Three tiny mewling things, fuzzy and new. He’d snuck them back into the nursery and hidden them in the box bed. Their noise had woken Izakiel in the upper level, and he’d clambered down to Etian’s level to see what it was. The boys had spent the rest of the day playing with the kittens instead of sleeping.
That was the summer of the fleas.
A chamber maid found the vermin-infested kittens when she was cleaning the next evening, but the besotted princes refused to give up their new pets. Word had to be taken to the king. Uncle Ahix didn’t hear about it until after Etian had been made to cut the head off each little furball and toss them in the midden fire himself; the Commander of the Royal Thorns was the only one who might have been able to turn aside Hazerial’s orders.
Afterward, Etian had been so sick that he’d gone straight back to bed. Covered to his elbow with scratches from tiny needle claws, angry at their father, angry at the maid for tattling. More than anything, angry at himself. He could sweep tournaments, defeat grown men. Why couldn’t he save a few helpless kittens?
Well after midday, Izakiel had climbed into the box bed on Etian’s level and shut the doors in spite of the sweltering Siu Patanal heat.
“When we grow up, I’ll be king,” he’d said as if he couldn’t tell that Etian had been sniveling like a baby for the last hour, “and I’ll make it a law that the king’s brother gets to have as many kittens as he wants. Anybody who says you can’t gets his head cut off, even if he is the stupid Chosen of the Strong Gods.”
And then Izakiel’s doublet had mewed.
Grinning, the elder prince had shaken out a furball even younger than the ones Etian had found, a tiny calico that didn’t even have its eyes open yet. Izakiel had spent all night looking for another one for him.

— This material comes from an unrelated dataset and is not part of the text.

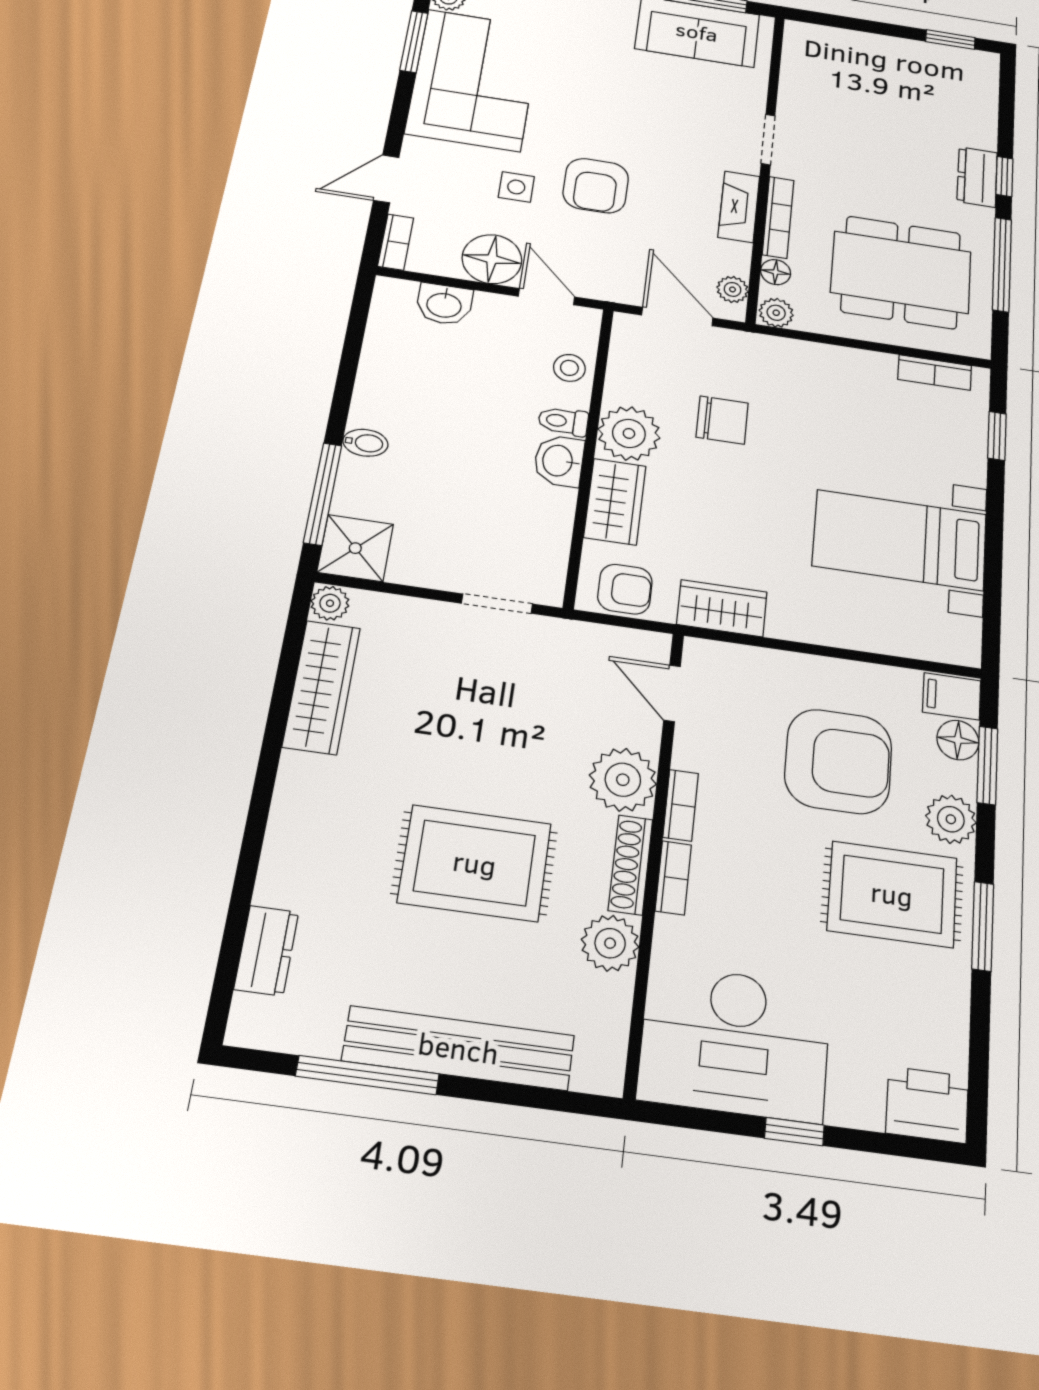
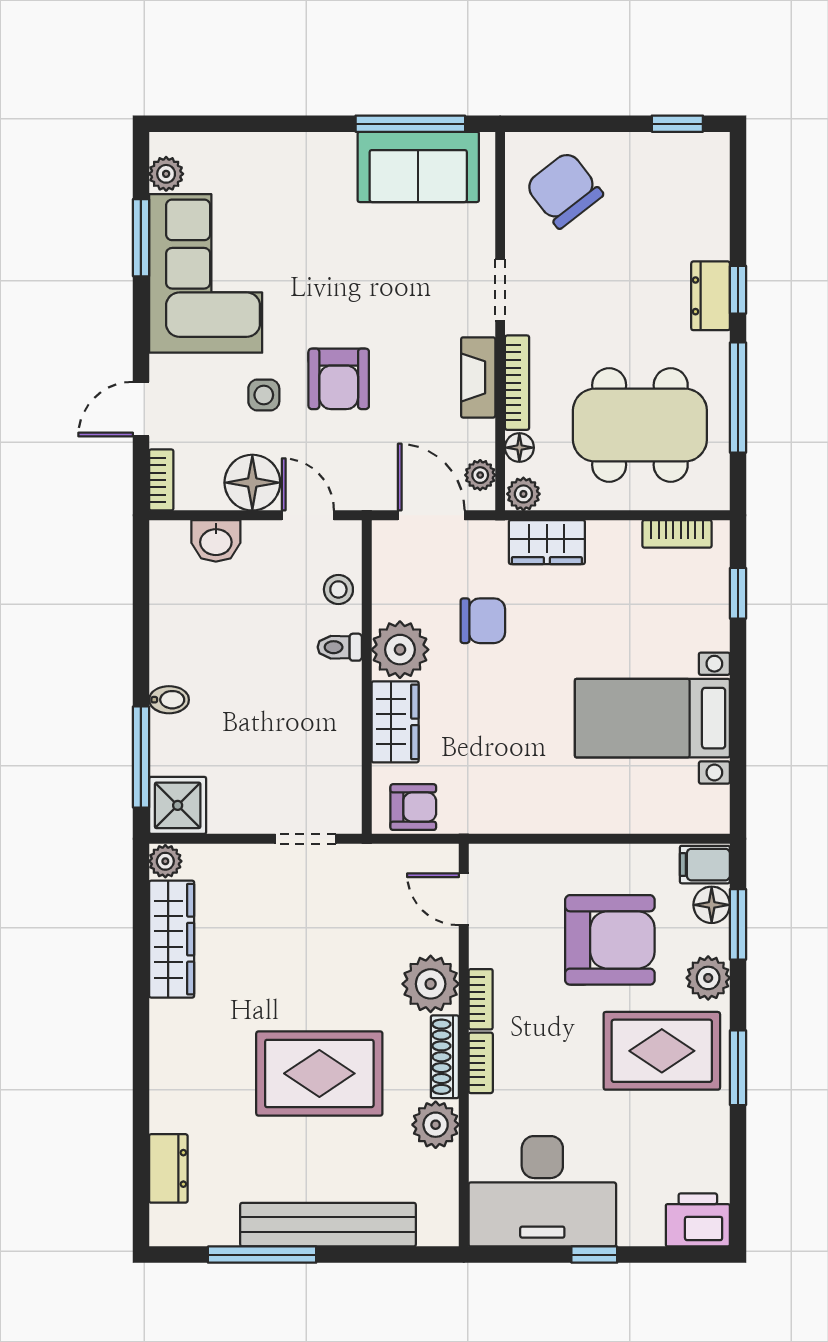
chair: (838, 72) -> (564, 190), added
washbasin: (559, 461) -> (341, 689), removed
wardrobe: (722, 608) -> (547, 542), moved, turned 180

That was the first time Etian had realized just how unafraid Izak was of their father. It had taken Hazerial longer, but eventually he had come to the same conclusion: he couldn’t control Izak.
The king’s solution had been to give the crown to the son he could control, and to magically enslave the son he couldn’t with an enchantment that prevented taking action on any patricidal notions.
You thought you were so clever, didn’t you? But letting me graft Izak was your first misstep. Did you honestly think I’d go on fearing you with my brother at my side? You cut your own Eketra-blessed throat.